• [Task instructions] Pick out every line in the records that contains the word "Canadian", and copy each one. Treat uppercase and lowercase letters as different.

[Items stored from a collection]
..........
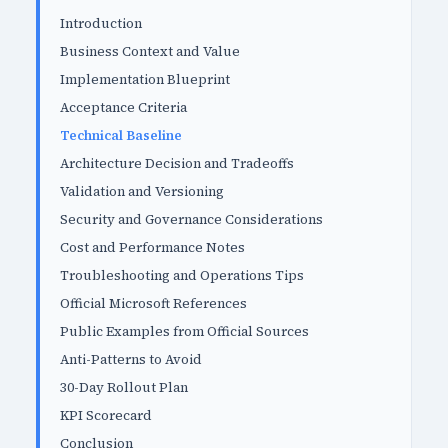
Introduction
Business Context and Value
Implementation Blueprint
Acceptance Criteria
Technical Baseline
Architecture Decision and Tradeoffs
Validation and Versioning
Security and Governance Considerations
Cost and Performance Notes
Troubleshooting and Operations Tips
Official Microsoft References
Public Examples from Official Sources
Anti-Patterns to Avoid
30-Day Rollout Plan
KPI Scorecard
Conclusion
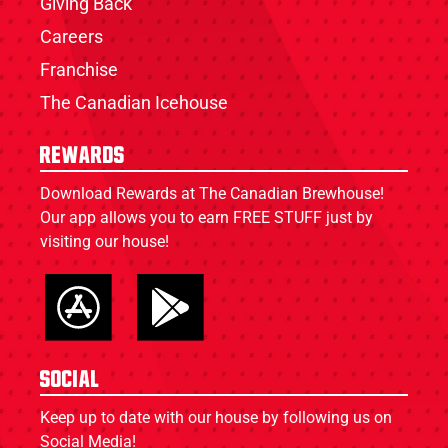
Giving Back
Careers
Franchise
The Canadian Icehouse
Rewards
Download Rewards at The Canadian Brewhouse!
Our app allows you to earn FREE STUFF just by
visiting our house!
Social
Keep up to date with our house by following us on
Social Media!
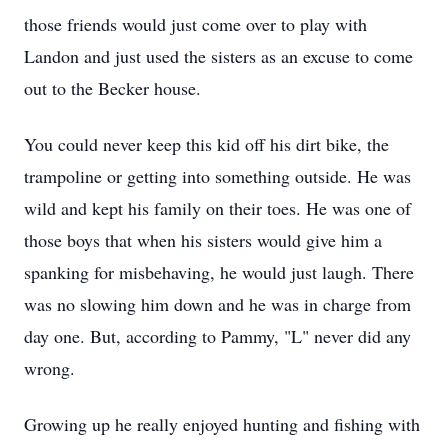
those friends would just come over to play with
Landon and just used the sisters as an excuse to come
out to the Becker house.
You could never keep this kid off his dirt bike, the
trampoline or getting into something outside. He was
wild and kept his family on their toes. He was one of
those boys that when his sisters would give him a
spanking for misbehaving, he would just laugh. There
was no slowing him down and he was in charge from
day one. But, according to Pammy, "L" never did any
wrong.
Growing up he really enjoyed hunting and fishing with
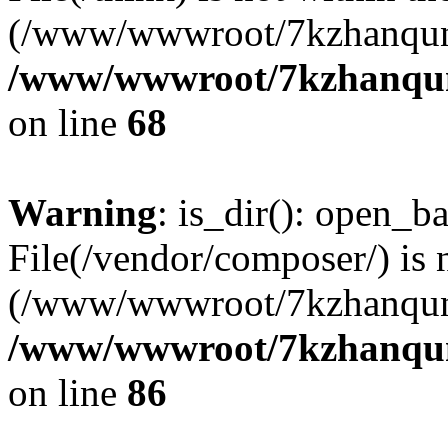
(/www/wwwroot/7kzhanqun
/www/wwwroot/7kzhanqun_
on line
68
Warning
: is_dir(): open_ba
File(/vendor/composer/) is 
(/www/wwwroot/7kzhanqun
/www/wwwroot/7kzhanqun_
on line
86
..........
• [Problem solution]
The Canadian Icehouse
Download Rewards at The Canadian Brewhouse!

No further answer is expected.